Tarea 1. Imprime, sin cambios, el fragmento del texto sobre la violencia contra las mujeres comprendido entre "Ella no supo" y "tras las rejas.", ambos incluidos.
Tarea 2. Continúa el texto sobre la violencia contra las mujeres a partir de su última oración.

Ella no supo hacer de su hijo un marido pacífico, pero ahora exige de la nuera una reparación económica más allá de sus posibilidades.
La primera de las reos no tiene esa presión, su anciano marido parece que ya no tenía madre y no hay quién le demanda reparaciones económicas. En su caso, los solidarios jueces varones se han encargado de enviarla por la vía más expedita a podrirse tras las rejas.
Los hechos son bastante claros, ¿quién ha dicho que la mujer no es objeto pasivo para el placer de su marido? Si la mujer se resiste, recibe una soberana paliza y de cualquier modo es violentada. Y si en la batalla por decidir sobre su cuerpo agrede a su violador, pudiéndole causar la muerte, la sanción judicial es rápida y dura. Puede que un poco benévola, como la que se intentó imponer a Mónica Gabriela, pero por lo general es varonilmente drástica, como la que se impuso a Alicia.
Nadie sale a marchar, con el apoyo de los medios y de los sindicatos empresariales más importantes, para exigir que los hombres respeten a las mujeres dentro y fuera de casa, que se denuncie y castigue pronta y severamente la agresión intrafamiliar. Nadie marcha para exigir que los estupradores que embarazaron a niñas menores de quince años vayan pronto e inmediatamente a la cárcel. Es más, nadie exige que los médicos y parteras que atiendan esos embarazos deban denunciar a esos hombres como agresores sexuales. Todo lo contrario, si una niña sufre violación y resulta embarazada, su condena será casarse con el agresor, para con ello “limpiar la honra familiar”, sin que importe un comino el futuro social, psicológico y físico de esa madre niña.
Pero resulta que ante todo ese panorama, ancestralmente reiterado, hombres y mujeres con mayor información y conciencia han comenzado a oponerse. Demandan que la mujer tenga derecho absoluto sobre su cuerpo, de su sexualidad y, claro está, de su placer. Que si el marido que se les imponga no resulta la persona adecuada para su desarrollo personal pueda pedirle que se marche, sin que por ello deba vérsele como paria o enferma.

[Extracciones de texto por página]
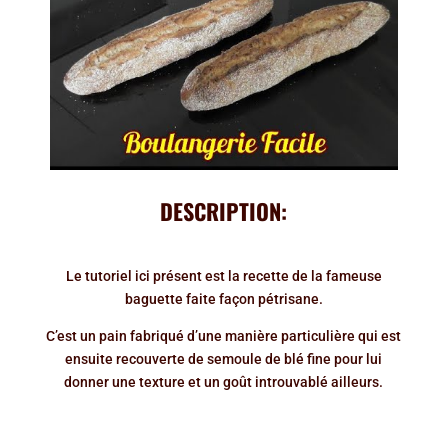
DESCRIPTION:
Le tutoriel ici présent est la recette de la fameuse
baguette faite façon pétrisane.
C’est un pain fabriqué d’une manière particulière qui est
ensuite recouverte de semoule de blé fine pour lui
donner une texture et un goût introuvablé ailleurs.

Respuesta 1.
Ella no supo hacer de su hijo un marido pacífico, pero ahora exige de la nuera una reparación económica más allá de sus posibilidades.
La primera de las reos no tiene esa presión, su anciano marido parece que ya no tenía madre y no hay quién le demanda reparaciones económicas. En su caso, los solidarios jueces varones se han encargado de enviarla por la vía más expedita a podrirse tras las rejas.

Respuesta 2.
Cientos de miles de mujeres viven hoy como madres solteras, felices de atender a sus hijos antes que doblegarse ante la violencia y el abuso del machismo inculcado, tristemente, por aquellas madres que no fueron capaces de liberarse de la dominación patriarcal en que vivieron.
Construir una familia y vivir en pareja no es pues una obligación ni una necesidad histórica. Existe basta evidencia empírica que muestra que los niños que conviven con sus padres separados son mucho más equilibrados y sanos que los que conviven con parejas de padres en conflicto y en permanente agresión verbal y física. Promover una libertad sexual responsable exige entender que hombre y mujer no son propiedad uno del otro, y que si hoy creen que pueden vivir juntos, mañana pueden constatar que no era la relación que buscaban. Los varones no tienen por qué aprender su sexualidad en prostíbulos y buscar en su clase social a las vírgenes, so pena de tratar a éstas como aquéllas.
Oponerse a todo ello, defender una familia ideal que no siempre existe, negarse a ver el avance de las sociedades es lo que ha dado en llamarse familismo, un movimiento social que, por lo visto, en Guatemala sigue robusto, apadrinado por jueces machistas, madres alcahuetas del machismo de sus hijos y autoridades educativas incapaces de poner en marcha un efectivo programa de educación para la salud reproductiva.